The court liked that Uber’s display clearly stated: “We’ve updated our terms” and “We encourage you to read our updated Terms in full” in text in a prominent typeface and a font size that was larger than any other shown on the screen. The link to the terms of use was not buried on a cluttered screen.


No Signal

Good argued that the language with the hyperlink saying that Uber had updated its terms did not signal that an important contract was behind the link. The SJC said the Uber’s use of the graphic of a document marked by an “X” alongside a pencil meaningfully conveyed that the user was being presented with a legal document to execute.


Good also contended that by presenting the blocking screen at the moment he intended to use Uber’s services to secure a ride, Uber failed to provide him with a meaningful opportunity to review the terms. The SJC disagreed, maintaining that the moment a user wants to use the services may be the time when the user is most likely to focus on the terms.

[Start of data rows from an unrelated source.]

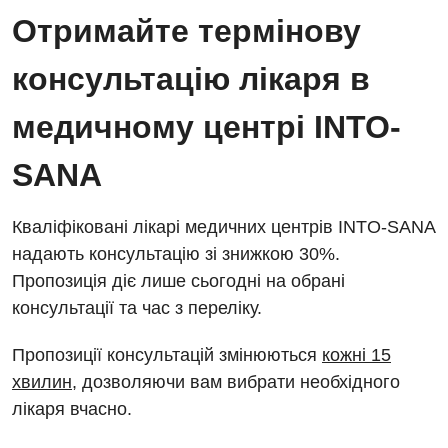
Енциклопедія
Діагностичне відділення
Отримайте термінову
Відділення кардіосудинної патології та неврології
Програма лояльності
Ендоскопічне відділення
консультацію лікаря в
Відділення невідкладних станів
Відгуки
Інструментальна діагностика
медичному центрі INTO-
Відділення інтенсивної терапії
Відео
Комп’ютерна томографія
Гінекологічне відділення
SANA
Магнітно-резонансна томографія
Денний стаціонар
Декларування
Мамографія
Кваліфіковані лікарі медичних центрів INTO-SANA
Діагностичне відділення
Лікування гострого інфаркту
надають консультацію зі знижкою 30%.
Нейросонографія
Пропозиція діє лише сьогодні на обрані
Ендоскопічне відділення
Національний скринінг здоров’я 40+
Рентгенографія
консультації та час з переліку.
Онкологічне відділлення
УЗД
Пропозиції консультацій змінюються
кожні 15
Українська
Офтальмологічне відділення
хвилин
, дозволяючи вам вибрати необхідного
Для дорослих
Російська
Педіатричне відділення
лікаря вчасно.
Акушерство і гінекологія
Терапевтичне відділення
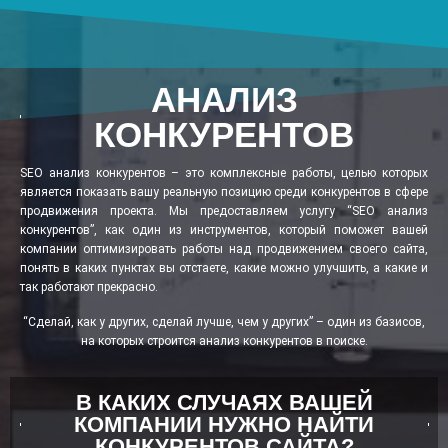
АНАЛИЗ
КОНКУРЕНТОВ
SEO анализ конкурентов – это комплексные работы, целью которых
является показать вашу реальную позицию среди конкурентов в сфере
продвижения проекта. Мы предоставляем услугу “SEO анализ
конкурентов”, как один из инструментов, который поможет вашей
компании оптимизировать работы над продвижением своего сайта,
понять в каких пунктах вы отстаете, какие можно улучшить, а какие и
так работают прекрасно.
“Сделай, как у других, сделай лучше, чем у других” – один из базисов,
на которых строится анализ конкурентов в поиске.
В КАКИХ СЛУЧАЯХ ВАШЕЙ
КОМПАНИИ НУЖНО НАЙТИ
КОНКУРЕНТОВ САЙТА?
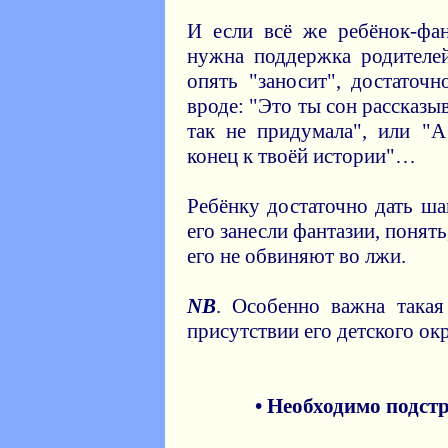
И если всё же ребёнок-фан
нужна поддержка родителей
опять "заносит", достаточн
вроде: "Это ты сон рассказы
так не придумала", или "
конец к твоёй истории"…
Ребёнку достаточно дать ша
его занесли фантазии, понять
его не обвиняют во лжи.
NB
. Особенно важна такая
присутствии его детского ок
• Необходимо подст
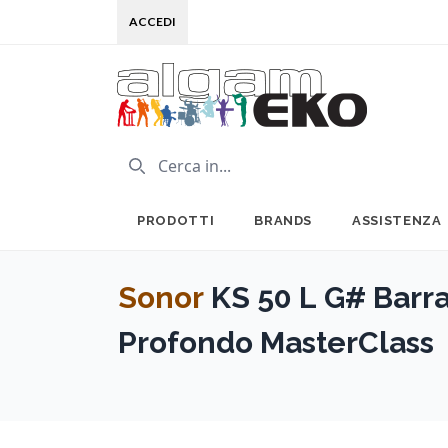
ACCEDI
PRODOTTI
BRANDS
ASSISTENZA
Sonor
KS 50 L G# Barra
Profondo MasterClass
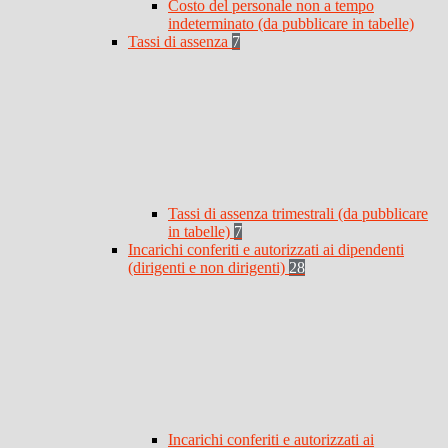
Costo del personale non a tempo
indeterminato (da pubblicare in tabelle)
Tassi di assenza
7
Tassi di assenza trimestrali (da pubblicare
in tabelle)
7
Incarichi conferiti e autorizzati ai dipendenti
(dirigenti e non dirigenti)
28
Incarichi conferiti e autorizzati ai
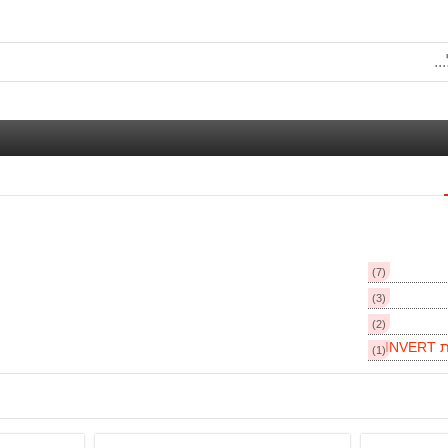
(7)
(3)
(2)
IN
(1)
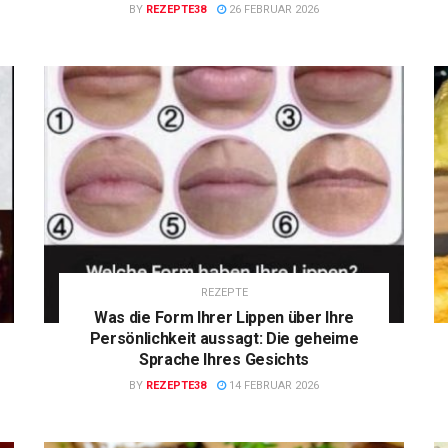
BY
REZEPTE38
26 FEBRUAR 2026
REZEPTE
Was die Form Ihrer Lippen über Ihre
Persönlichkeit aussagt: Die geheime
Sprache Ihres Gesichts
BY
REZEPTE38
14 FEBRUAR 2026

Good also argued that the interface must require the user to open or scroll through the terms of use for the interface to comply with the reasonable notice requirement. But the SJC said that arguments confused reasonable notice with actual notice, which is not required.


The high court noted even though Uber’s interface provided a clearly identifiable hyperlink to the terms of use document, Good chose not to read the terms of use document that was made readily accessible to him. But Good’s failure to read the document “does not detract from the reasonableness of the notice provided,” the court stated.

Dissenting Opinion


Justice Scott L. Kafker dissented, criticizing the majority for recognizing the reality that almost no one clicks on hyperlinks to review the terms of use and still finding this reasonable notice.

Kafker also argued that the language with the hyperlink that Uber’s terms have been updated does not adequately signal the “significance and scope” of the contractual document behind the link.


“The terms and conditions that Uber seeks to impose through the click of a box differ greatly from what a user would ordinarily expect in such a simple transaction,” the dissent argued, noting that the terms were wide ranging and provided that Uber was not responsible in any way for the ride services, even if they led to the death or serious injury due to the recklessness or negligence of the driver or Uber. The terms further provided that Uber drivers were not the agents or employees of Uber, and thus not Uber’s responsibility, and that all disputes arising out of the ride services were subject to arbitration.

Kafker also chided the court for not doing enough to bring contract law into the Internet age. He wrote that the justices have previously addressed but not resolved the problem that those contracting over the Internet do not open hyperlinks and review the terms. The common law, Kafker wrote, including the common law of contract, is not static; rather it evolves to take into account changing societal conditions, including technological change.


“Contracting over the Internet in the Twenty-first Century is different. Thus, the meaning of reasonable notice must adapt to the times,” he added.

Good, 31, was rendered a quadriplegic by the crash last April 30 close to 1 a.m. He suffered “devastating and debilitating injuries” including a severe spinal cord injury. He will remain a quadriplegic for life.


Good’s lawsuit accuses Uber of negligence in the hiring of the driver, who the complaint says had at least 20 driving citations on his driving record and had been required by the state to take a driver re-training course. Uber “knew or should have known” that the defendant driver posed an unreasonable risk to riders, as well as to other drivers, pedestrians and cyclists, the suit claims.

The suit also maintains that the driver was an employee of Uber and not an independent contractor as Uber claims.